- Tarea pendiente
Responde estas preguntas sobre el texto de las protestas:
(a) Según el primer párrafo, ¿cómo quedan consagrados la protesta pacífica y el disenso en las naciones democráticas?
(b) ¿Qué gobiernos de la región da el texto como ejemplos de tiranías?
(c) ¿Qué países de tradición democrática nombra el texto?

- Texto elegido
La dinámica de la turbamulta: de la protesta a la muerte.


En la mayoría de las naciones que se reconocen vivir bajo un régimen democrático, la protesta pacífica, la manifestación pública del disenso y la postura contraria a algunas políticas (y ejecutorias) del gobierno, como administrador del Estado, se consagran como derechos inalienables e imprescriptibles, mediante normas específicas, además de taxativas, en el ordenamiento constitucional correspondiente. Hoy, más que nunca, representa esa protesta la voz colectiva popular, con independencia de las posturas individuales o de grupo. Los pueblos, hartos del engaño de los políticos de oficio y desencantados de la interminable ristra de incumplimientos de las promesas electorales, se han lanzado a las calles en todas las naciones del orbe dónde les ha sido posible, a riesgo incluso de la pérdida de la propia vida.

En las tiranías, es claro que de demostrar públicamente su descontento, a los pueblos les espera la cárcel, la desaparición, la tortura y la muerte. No hay escrúpulos civiles en esas tiranías; como ejemplos palmarios en nuestra región, existen los gobiernos de Cuba, Nicaragua y Venezuela. Pero no escapan a esas mortandades colectivas, países de tradición democrática. Son los casos de Chile y, más recientemente, Colombia ¿Pero qué ocurre en esas naciones? ¿Por qué caen tanto policías como gente común? ¿Cómo se da ese paso de “protesta pacífica” y “civilista” a heridos y muertos, tanto de la fuerza pública como de la ciudadanía protestante, además de una suerte de fiebre destructiva tanto de propiedad pública como privada? ¿Cómo se verifica esa dinámica de marcha pacífica, a protesta altisonante y, finalmente, a turbamulta incontrolable?

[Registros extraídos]
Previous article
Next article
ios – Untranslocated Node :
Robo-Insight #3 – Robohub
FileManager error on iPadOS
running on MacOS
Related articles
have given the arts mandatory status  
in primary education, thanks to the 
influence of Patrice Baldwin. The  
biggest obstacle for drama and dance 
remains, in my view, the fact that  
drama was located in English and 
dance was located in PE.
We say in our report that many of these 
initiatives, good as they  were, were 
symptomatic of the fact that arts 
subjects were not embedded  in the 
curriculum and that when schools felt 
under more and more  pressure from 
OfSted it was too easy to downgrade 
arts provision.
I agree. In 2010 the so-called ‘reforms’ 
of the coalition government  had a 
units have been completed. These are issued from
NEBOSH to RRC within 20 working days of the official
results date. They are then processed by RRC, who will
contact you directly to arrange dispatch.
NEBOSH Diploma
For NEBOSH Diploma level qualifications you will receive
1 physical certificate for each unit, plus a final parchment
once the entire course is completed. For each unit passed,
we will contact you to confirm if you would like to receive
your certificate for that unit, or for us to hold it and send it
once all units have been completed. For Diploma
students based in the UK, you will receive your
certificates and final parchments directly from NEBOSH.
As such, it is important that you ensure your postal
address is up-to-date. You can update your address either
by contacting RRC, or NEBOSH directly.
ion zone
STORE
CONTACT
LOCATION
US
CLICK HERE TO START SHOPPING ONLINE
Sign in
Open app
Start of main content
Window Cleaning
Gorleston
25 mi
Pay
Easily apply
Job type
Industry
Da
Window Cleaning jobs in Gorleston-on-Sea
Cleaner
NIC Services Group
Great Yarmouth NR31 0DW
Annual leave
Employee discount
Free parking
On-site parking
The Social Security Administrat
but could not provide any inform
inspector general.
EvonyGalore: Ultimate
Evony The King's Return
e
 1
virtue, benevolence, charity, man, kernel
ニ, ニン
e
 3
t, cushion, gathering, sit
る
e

--

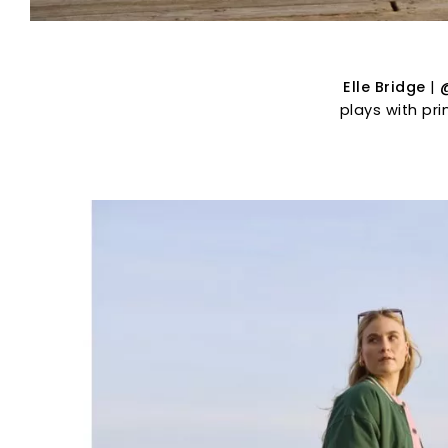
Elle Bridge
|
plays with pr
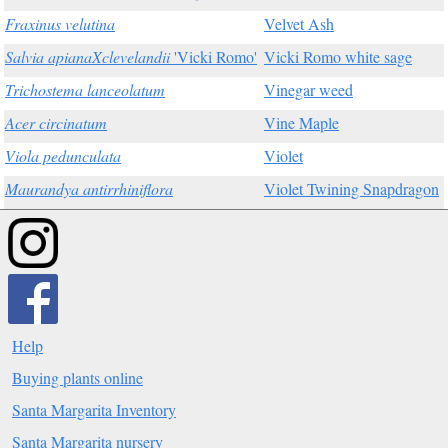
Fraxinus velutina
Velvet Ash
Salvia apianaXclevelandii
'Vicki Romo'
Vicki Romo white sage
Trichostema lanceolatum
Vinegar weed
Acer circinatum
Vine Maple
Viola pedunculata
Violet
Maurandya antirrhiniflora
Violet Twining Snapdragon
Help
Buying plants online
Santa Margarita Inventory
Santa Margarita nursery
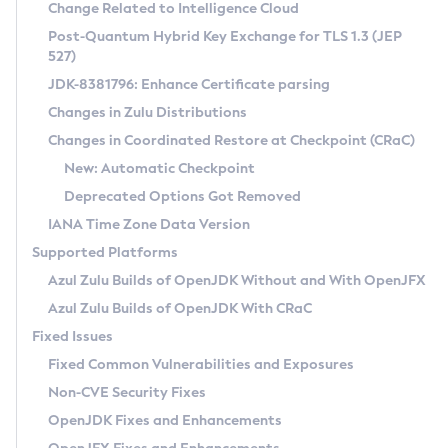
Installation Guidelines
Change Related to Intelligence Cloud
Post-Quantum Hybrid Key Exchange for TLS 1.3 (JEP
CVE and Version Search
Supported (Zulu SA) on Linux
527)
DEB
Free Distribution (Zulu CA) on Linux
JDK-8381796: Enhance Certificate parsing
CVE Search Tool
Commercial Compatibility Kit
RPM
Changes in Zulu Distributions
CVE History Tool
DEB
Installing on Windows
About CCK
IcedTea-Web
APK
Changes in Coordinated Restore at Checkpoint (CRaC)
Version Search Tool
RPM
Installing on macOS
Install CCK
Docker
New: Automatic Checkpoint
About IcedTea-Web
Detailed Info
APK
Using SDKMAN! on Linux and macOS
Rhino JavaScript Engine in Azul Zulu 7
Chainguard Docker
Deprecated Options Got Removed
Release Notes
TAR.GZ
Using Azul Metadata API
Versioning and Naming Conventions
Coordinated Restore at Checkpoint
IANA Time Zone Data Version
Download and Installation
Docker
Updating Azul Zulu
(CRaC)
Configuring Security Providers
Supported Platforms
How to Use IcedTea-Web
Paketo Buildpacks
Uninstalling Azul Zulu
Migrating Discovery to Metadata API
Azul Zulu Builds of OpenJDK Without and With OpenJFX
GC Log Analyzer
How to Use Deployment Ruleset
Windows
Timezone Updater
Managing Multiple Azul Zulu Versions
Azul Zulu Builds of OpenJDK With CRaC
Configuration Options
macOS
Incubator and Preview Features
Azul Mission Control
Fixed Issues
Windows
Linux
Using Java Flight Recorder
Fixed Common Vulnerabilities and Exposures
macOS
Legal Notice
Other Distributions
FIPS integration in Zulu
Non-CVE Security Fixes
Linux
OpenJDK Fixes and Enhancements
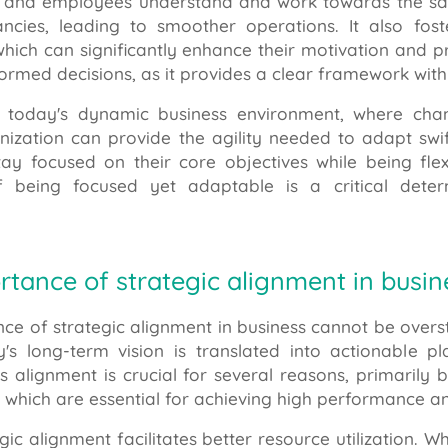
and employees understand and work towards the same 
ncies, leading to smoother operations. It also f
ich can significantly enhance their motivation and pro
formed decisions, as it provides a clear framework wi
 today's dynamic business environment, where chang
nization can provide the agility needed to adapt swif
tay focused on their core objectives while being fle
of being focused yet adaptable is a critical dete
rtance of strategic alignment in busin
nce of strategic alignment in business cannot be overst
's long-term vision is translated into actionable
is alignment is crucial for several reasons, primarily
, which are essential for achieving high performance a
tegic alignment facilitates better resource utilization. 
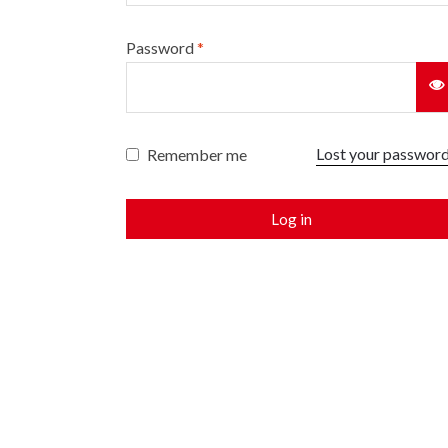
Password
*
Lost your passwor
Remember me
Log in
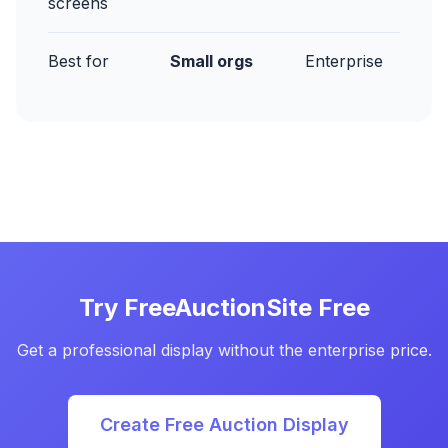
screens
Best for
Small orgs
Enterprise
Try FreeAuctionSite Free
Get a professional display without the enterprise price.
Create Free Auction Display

- Solución
(a) Como derechos inalienables e imprescriptibles, mediante normas específicas y taxativas en el ordenamiento constitucional correspondiente.
(b) Los de Cuba, Nicaragua y Venezuela.
(c) Chile y, más recientemente, Colombia.